We're here now and after another period of initial nervousness, he seems to be doing great. He's had a little home made for him in my mom's jacuzzi tub. It's outfitted quite nicely for him. He's got all his toys from home, so I think he feels comfortable.

I'm hoping that he'll be able to come with me every time I come out here, so I've got my fingers crossed that he's got the "travels okay" personality! =)


----------



## DozyDoris (Sep 5, 2009)

We took our bunnies to Cornwall to see our parents which is a six hour trip along with our two labs!! On the way we got a puncture on the motorway and it was the first time the AA had been called out to a breakdown with bunnies in the car!!! They both traveled really well but are quite chilled bunnies by nature!! :bunnydance:


----------



## ijRoberts (Sep 8, 2009)

So, I just got back from the weekend at my parent's house and Jake's first trip!

He seemed a little nervous in the car when we first started going and just hunkered down in corner of his travelling cage, but after about 45 minutes he was alright and moving around and checking things out.

Once I got to the house he got nervous again and didn't want to leave the corner. My parents have a large jacuzzi tub in their bathroom, so we put his little travelling cage in there and made it all up for him as a 'bunny Disneyland' and once he realized that he wasn't dinner, he came out and started getting comfortable.

My whole family loved him and I would constantly find people in there with him throughout the day. He really got used to being pet and handled and really enjoys the attention, so I think it was a big breakthrough weekend for him.

I got a couple pictures of him and his 'home away from home' setup that I'll have to share, but for the most part it couldn't have gone any better!


----------



## tonyshuman (Sep 8, 2009)

That's great! It sounds like you did everything right to make him comfortable.


----------



## ninetoes01 (Sep 8, 2009)

wow, I'm really glad I found this thread! What do you guys think about this:
I'm thinking about moving back to southern ontario from BC - problem is, it's a 6 day drive!!! Any advice?


----------



## golfdiva (Sep 8, 2009)

I will give you my two cents, just 'cause I haven't posted in awhile! lol!

We take Hershey on car trips often. I do not use a carrier. I know most people do and I understand the concerns, but we thought about it and decided it was easier and more comfortable for all to not use it.

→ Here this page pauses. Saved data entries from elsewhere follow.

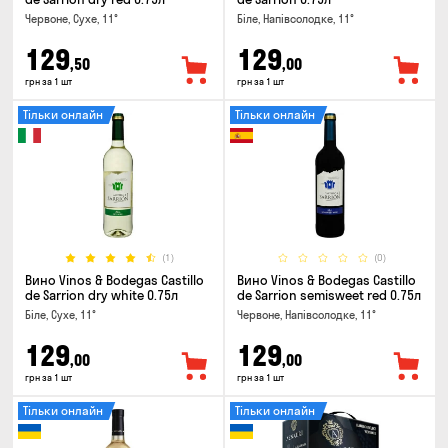
Червоне, Сухе, 11°
Біле, Напівсолодке, 11°
129
129
,50
,00
грн за 1 шт
грн за 1 шт
Тільки онлайн
Тільки онлайн
(1)
(0)
Вино Vinos & Bodegas Castillo
Вино Vinos & Bodegas Castillo
de Sarrion dry white 0.75л
de Sarrion semisweet red 0.75л
Біле, Сухе, 11°
Червоне, Напівсолодке, 11°
129
129
,00
,00
грн за 1 шт
грн за 1 шт
Тільки онлайн
Тільки онлайн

We started w/ short, frequent trips so he could get used riding. I take a litter box, food and water and an xpen. I block up the space under the driver's seat to make sure he can't interfere w/ the driver.I also checked under seats, etc. to make sure there was nothing for him to chew on and ruin. I keep the litter box on the floor by my feet (DH is driving). Hershey mostly sits under my seat or on my lap. We don't leave him alone in the car as it can quickly get too hot for him and cause death. 

Unlike dogs, he doesn't like looking out the window, and prefers not to see the scenery rushing past him! We do take breaks so he can get a little exercise, but I have water, food and a litter box available for him at all time.

This way we have takenhim to Florida and back twice, as well as several shorter trips. He seems to be fine. The second time we went to Florida I'm surehe even remembered the condo!


----------